- **Directions**
Copy the data below, substituting "catalog / barcode" for every instance of "catalogue / barcode" and keeping everything else the same.
*** Stored records ***
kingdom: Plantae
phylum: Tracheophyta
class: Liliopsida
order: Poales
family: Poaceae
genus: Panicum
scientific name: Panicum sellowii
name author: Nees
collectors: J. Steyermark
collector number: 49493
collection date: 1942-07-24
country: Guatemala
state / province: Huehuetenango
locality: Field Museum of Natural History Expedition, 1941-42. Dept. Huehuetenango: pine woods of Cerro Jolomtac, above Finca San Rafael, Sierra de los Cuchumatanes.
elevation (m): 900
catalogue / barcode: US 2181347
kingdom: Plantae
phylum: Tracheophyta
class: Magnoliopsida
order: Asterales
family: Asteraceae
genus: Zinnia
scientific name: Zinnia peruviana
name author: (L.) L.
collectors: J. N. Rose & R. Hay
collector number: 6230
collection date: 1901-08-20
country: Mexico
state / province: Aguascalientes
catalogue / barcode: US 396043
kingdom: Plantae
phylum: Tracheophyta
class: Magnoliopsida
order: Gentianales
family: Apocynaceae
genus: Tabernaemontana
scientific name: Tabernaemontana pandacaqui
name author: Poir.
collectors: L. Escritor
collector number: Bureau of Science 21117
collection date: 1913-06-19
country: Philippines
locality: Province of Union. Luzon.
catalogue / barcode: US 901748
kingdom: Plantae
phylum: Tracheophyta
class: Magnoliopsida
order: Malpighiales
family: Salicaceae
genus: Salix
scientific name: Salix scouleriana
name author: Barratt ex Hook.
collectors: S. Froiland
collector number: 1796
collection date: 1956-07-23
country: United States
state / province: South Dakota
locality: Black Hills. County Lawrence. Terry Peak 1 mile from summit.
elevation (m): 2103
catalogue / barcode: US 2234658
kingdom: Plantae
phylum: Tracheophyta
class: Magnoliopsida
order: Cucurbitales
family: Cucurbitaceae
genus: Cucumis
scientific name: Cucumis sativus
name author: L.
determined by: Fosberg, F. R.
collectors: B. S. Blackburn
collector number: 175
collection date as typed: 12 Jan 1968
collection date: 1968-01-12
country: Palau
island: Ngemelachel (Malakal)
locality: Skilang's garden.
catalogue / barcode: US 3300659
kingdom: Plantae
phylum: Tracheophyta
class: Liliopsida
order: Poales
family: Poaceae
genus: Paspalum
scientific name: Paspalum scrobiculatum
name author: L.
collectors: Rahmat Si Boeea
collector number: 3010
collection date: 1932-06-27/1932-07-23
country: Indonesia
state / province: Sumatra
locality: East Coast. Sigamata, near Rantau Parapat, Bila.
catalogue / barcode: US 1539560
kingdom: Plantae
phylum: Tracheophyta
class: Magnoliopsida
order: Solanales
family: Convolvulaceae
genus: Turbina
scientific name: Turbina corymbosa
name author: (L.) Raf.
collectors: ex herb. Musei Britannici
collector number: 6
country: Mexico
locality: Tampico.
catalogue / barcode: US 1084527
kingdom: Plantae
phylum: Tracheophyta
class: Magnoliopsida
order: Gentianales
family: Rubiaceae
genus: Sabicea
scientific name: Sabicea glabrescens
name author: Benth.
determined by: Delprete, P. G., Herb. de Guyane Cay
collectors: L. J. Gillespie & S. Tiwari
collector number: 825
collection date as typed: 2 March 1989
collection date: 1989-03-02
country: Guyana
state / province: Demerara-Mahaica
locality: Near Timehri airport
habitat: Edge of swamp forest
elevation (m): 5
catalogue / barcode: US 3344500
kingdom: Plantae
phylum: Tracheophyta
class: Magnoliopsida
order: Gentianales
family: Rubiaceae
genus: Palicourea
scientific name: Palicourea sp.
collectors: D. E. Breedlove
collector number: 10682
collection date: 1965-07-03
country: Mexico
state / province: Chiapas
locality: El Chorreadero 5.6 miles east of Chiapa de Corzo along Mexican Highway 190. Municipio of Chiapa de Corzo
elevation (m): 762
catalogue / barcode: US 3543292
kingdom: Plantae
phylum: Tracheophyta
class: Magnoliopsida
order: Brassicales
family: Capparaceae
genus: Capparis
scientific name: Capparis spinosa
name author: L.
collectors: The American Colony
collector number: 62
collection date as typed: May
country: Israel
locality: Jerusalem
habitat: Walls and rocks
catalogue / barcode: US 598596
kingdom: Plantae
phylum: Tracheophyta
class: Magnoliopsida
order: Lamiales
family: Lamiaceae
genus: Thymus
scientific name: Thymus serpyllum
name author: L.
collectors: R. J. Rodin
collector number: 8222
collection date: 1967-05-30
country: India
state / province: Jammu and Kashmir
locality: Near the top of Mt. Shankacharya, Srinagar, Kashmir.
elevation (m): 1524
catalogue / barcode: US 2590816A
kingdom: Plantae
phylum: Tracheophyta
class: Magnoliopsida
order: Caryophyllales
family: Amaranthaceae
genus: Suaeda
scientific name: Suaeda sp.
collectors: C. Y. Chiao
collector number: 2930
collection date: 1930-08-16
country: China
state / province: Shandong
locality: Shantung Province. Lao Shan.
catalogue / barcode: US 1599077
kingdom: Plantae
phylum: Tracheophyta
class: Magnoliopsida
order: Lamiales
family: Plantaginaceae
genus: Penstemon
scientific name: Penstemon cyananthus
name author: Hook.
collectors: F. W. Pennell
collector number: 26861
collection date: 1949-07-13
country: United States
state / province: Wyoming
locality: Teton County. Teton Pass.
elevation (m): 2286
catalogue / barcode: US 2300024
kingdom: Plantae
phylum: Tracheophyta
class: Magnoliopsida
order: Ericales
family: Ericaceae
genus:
***
- **Task output**
kingdom: Plantae
phylum: Tracheophyta
class: Liliopsida
order: Poales
family: Poaceae
genus: Panicum
scientific name: Panicum sellowii
name author: Nees
collectors: J. Steyermark
collector number: 49493
collection date: 1942-07-24
country: Guatemala
state / province: Huehuetenango
locality: Field Museum of Natural History Expedition, 1941-42. Dept. Huehuetenango: pine woods of Cerro Jolomtac, above Finca San Rafael, Sierra de los Cuchumatanes.
elevation (m): 900
catalog / barcode: US 2181347
kingdom: Plantae
phylum: Tracheophyta
class: Magnoliopsida
order: Asterales
family: Asteraceae
genus: Zinnia
scientific name: Zinnia peruviana
name author: (L.) L.
collectors: J. N. Rose & R. Hay
collector number: 6230
collection date: 1901-08-20
country: Mexico
state / province: Aguascalientes
catalog / barcode: US 396043
kingdom: Plantae
phylum: Tracheophyta
class: Magnoliopsida
order: Gentianales
family: Apocynaceae
genus: Tabernaemontana
scientific name: Tabernaemontana pandacaqui
name author: Poir.
collectors: L. Escritor
collector number: Bureau of Science 21117
collection date: 1913-06-19
country: Philippines
locality: Province of Union. Luzon.
catalog / barcode: US 901748
kingdom: Plantae
phylum: Tracheophyta
class: Magnoliopsida
order: Malpighiales
family: Salicaceae
genus: Salix
scientific name: Salix scouleriana
name author: Barratt ex Hook.
collectors: S. Froiland
collector number: 1796
collection date: 1956-07-23
country: United States
state / province: South Dakota
locality: Black Hills. County Lawrence. Terry Peak 1 mile from summit.
elevation (m): 2103
catalog / barcode: US 2234658
kingdom: Plantae
phylum: Tracheophyta
class: Magnoliopsida
order: Cucurbitales
family: Cucurbitaceae
genus: Cucumis
scientific name: Cucumis sativus
name author: L.
determined by: Fosberg, F. R.
collectors: B. S. Blackburn
collector number: 175
collection date as typed: 12 Jan 1968
collection date: 1968-01-12
country: Palau
island: Ngemelachel (Malakal)
locality: Skilang's garden.
catalog / barcode: US 3300659
kingdom: Plantae
phylum: Tracheophyta
class: Liliopsida
order: Poales
family: Poaceae
genus: Paspalum
scientific name: Paspalum scrobiculatum
name author: L.
collectors: Rahmat Si Boeea
collector number: 3010
collection date: 1932-06-27/1932-07-23
country: Indonesia
state / province: Sumatra
locality: East Coast. Sigamata, near Rantau Parapat, Bila.
catalog / barcode: US 1539560
kingdom: Plantae
phylum: Tracheophyta
class: Magnoliopsida
order: Solanales
family: Convolvulaceae
genus: Turbina
scientific name: Turbina corymbosa
name author: (L.) Raf.
collectors: ex herb. Musei Britannici
collector number: 6
country: Mexico
locality: Tampico.
catalog / barcode: US 1084527
kingdom: Plantae
phylum: Tracheophyta
class: Magnoliopsida
order: Gentianales
family: Rubiaceae
genus: Sabicea
scientific name: Sabicea glabrescens
name author: Benth.
determined by: Delprete, P. G., Herb. de Guyane Cay
collectors: L. J. Gillespie & S. Tiwari
collector number: 825
collection date as typed: 2 March 1989
collection date: 1989-03-02
country: Guyana
state / province: Demerara-Mahaica
locality: Near Timehri airport
habitat: Edge of swamp forest
elevation (m): 5
catalog / barcode: US 3344500
kingdom: Plantae
phylum: Tracheophyta
class: Magnoliopsida
order: Gentianales
family: Rubiaceae
genus: Palicourea
scientific name: Palicourea sp.
collectors: D. E. Breedlove
collector number: 10682
collection date: 1965-07-03
country: Mexico
state / province: Chiapas
locality: El Chorreadero 5.6 miles east of Chiapa de Corzo along Mexican Highway 190. Municipio of Chiapa de Corzo
elevation (m): 762
catalog / barcode: US 3543292
kingdom: Plantae
phylum: Tracheophyta
class: Magnoliopsida
order: Brassicales
family: Capparaceae
genus: Capparis
scientific name: Capparis spinosa
name author: L.
collectors: The American Colony
collector number: 62
collection date as typed: May
country: Israel
locality: Jerusalem
habitat: Walls and rocks
catalog / barcode: US 598596
kingdom: Plantae
phylum: Tracheophyta
class: Magnoliopsida
order: Lamiales
family: Lamiaceae
genus: Thymus
scientific name: Thymus serpyllum
name author: L.
collectors: R. J. Rodin
collector number: 8222
collection date: 1967-05-30
country: India
state / province: Jammu and Kashmir
locality: Near the top of Mt. Shankacharya, Srinagar, Kashmir.
elevation (m): 1524
catalog / barcode: US 2590816A
kingdom: Plantae
phylum: Tracheophyta
class: Magnoliopsida
order: Caryophyllales
family: Amaranthaceae
genus: Suaeda
scientific name: Suaeda sp.
collectors: C. Y. Chiao
collector number: 2930
collection date: 1930-08-16
country: China
state / province: Shandong
locality: Shantung Province. Lao Shan.
catalog / barcode: US 1599077
kingdom: Plantae
phylum: Tracheophyta
class: Magnoliopsida
order: Lamiales
family: Plantaginaceae
genus: Penstemon
scientific name: Penstemon cyananthus
name author: Hook.
collectors: F. W. Pennell
collector number: 26861
collection date: 1949-07-13
country: United States
state / province: Wyoming
locality: Teton County. Teton Pass.
elevation (m): 2286
catalog / barcode: US 2300024
kingdom: Plantae
phylum: Tracheophyta
class: Magnoliopsida
order: Ericales
family: Ericaceae
genus:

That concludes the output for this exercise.